Children Are Losing Access to an Extremely Effective Anti-Poverty Program: Medicaid
Poverty and health have always been entwined. A sick parent can’t work to support his or her family. A sick child can’t succeed in school. An unexpected health crisis such as a trip to the ER due to a playground injury can wipe out savings and leave families with crushing medical debt.
Medicaid coverage provides families with better financial security and helps children get the care they need to succeed in school and life. Research shows us that children with Medicaid coverage have better health outcomes even as adults, are more likely to graduate from high school, and have higher earnings as adults than children who were uninsured. Research also shows Medicaid is among the most effective anti-poverty programs and had a larger effect on child poverty than all non-health, means-tested benefits combined. That is why it is so alarming to see that our nation is moving backwards as kids are losing Medicaid coverage and more of them are joining the ranks of the uninsured.
Our latest report found the number of uninsured children increased by more than 400,000 to more than four million nationwide between 2016 and 2018, reversing a long-standing positive trend and erasing many of the gains achieved after major provisions of the Affordable Care Act took effect. Behind these numbers are millions of families struggling to make ends meet and get their kids the health care they need to succeed. Our new interactive data hub provides insights into who these children are in each state.
In many cases, these uninsured children qualify for Medicaid and CHIP, which provide health coverage to nearly 40 percent of U.S. kids. But their families are increasingly facing more red tape when they try to sign their kids up or re-enroll them. Or, as in the case of many immigrant parents, they are scared to interact with the government to enroll their children.
This “chilling effect” among immigrant families stems from a climate of fear and confusion that has been created by the Trump Administration’s actions and rhetoric. In most cases the children are citizens but one or more of their household members are immigrants, and they are worried about being deported or having trouble adjusting their status in the future and being separated from their families.

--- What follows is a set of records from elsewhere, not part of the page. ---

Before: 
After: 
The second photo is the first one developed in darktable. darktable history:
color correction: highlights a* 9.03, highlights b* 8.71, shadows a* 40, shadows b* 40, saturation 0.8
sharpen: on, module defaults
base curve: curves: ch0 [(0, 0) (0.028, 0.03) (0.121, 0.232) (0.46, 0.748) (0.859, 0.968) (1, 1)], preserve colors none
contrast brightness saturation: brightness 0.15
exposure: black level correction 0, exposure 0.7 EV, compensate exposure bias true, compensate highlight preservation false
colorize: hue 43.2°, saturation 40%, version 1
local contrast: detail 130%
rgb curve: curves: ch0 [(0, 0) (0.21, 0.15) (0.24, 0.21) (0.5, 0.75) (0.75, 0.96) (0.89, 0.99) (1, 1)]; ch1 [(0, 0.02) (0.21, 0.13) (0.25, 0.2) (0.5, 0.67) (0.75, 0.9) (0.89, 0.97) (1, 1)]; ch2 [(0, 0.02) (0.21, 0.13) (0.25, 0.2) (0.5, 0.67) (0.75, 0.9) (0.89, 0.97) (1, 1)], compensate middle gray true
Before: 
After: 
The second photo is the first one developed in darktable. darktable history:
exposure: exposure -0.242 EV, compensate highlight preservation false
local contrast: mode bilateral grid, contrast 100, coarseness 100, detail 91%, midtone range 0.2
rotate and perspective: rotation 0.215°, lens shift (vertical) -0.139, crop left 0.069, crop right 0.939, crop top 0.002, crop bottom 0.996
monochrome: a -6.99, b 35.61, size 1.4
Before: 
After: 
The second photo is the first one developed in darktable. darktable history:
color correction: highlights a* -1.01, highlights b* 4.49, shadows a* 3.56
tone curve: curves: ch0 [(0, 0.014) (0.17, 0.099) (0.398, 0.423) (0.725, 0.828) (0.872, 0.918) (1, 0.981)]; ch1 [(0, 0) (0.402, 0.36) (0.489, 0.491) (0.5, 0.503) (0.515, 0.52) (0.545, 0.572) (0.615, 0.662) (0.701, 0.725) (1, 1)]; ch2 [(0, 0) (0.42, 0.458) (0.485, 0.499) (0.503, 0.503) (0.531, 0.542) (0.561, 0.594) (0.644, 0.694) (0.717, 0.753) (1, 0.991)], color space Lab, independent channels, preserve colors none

“Mainly what we see is a lot of fear among our families,” said Marivi Wright, a community outreach coordinator with the Players Center for Child Health at Wolfson Children’s Hospital in Jacksonville Florida. She recalled an immigrant family who sought health coverage shortly after their child was born in a Florida hospital, only to withdraw the application for fear of the repercussions. Weeks later, the baby was rushed to the hospital, and the family put their fears aside and enrolled their child in Medicaid.
Her colleague, Tamiko Spears, recounted many of the red tape barriers families face with the state demanding more paperwork and different information for enrollment in one program versus another. In one case, a child went without insurance for two to three months as her mother tried to deal with conflicting program rules about whether alimony counted as income or not.
These red tape barriers imposed by states are being put up either with the explicit encouragement or not-so-benign neglect by the Trump Administration. That can take the form of added paperwork requirements, including verifying income more frequently. Other states are moving more quickly to cut off a child when the renewal paperwork isn’t filed within a very brief window.
The red tape is added under the guise of cracking down on fraud, but that is the wrong target for anyone serious about program integrity. Policymakers focused on program integrity should follow the money and put safeguards in place where the funding enters the health care system, largely through lightly regulated Medicaid managed care organizations, not make life harder for parents simply trying to take their children to the doctor.
Our report also found the child uninsured rates are rising three times faster in states that have refused to accept federal funding through the Affordable Care Act to expand Medicaid to low-income parents and other adults in low-wage jobs. This is because children often gained health insurance when their parents were newly enrolled in Medicaid. Children in the fourteen remaining non-expansion states are about twice as likely to be uninsured as those in expansion states.
It is particularly troubling that the child uninsured rate is going up at a time when the unemployment rate is low and the economy is relatively strong. A recession will surely worsen these trends. Our nation’s leaders must put politics aside and redouble their efforts to enroll children and their parents in Medicaid and CHIP. These programs are essential to make sure that children grow up healthier and better able to succeed as adults.
Joan Alker is the Executive Director and a Co-Founder of the Center for Children and Families (CCF), and a Research Professor at the Georgetown University McCourt School of Public Policy.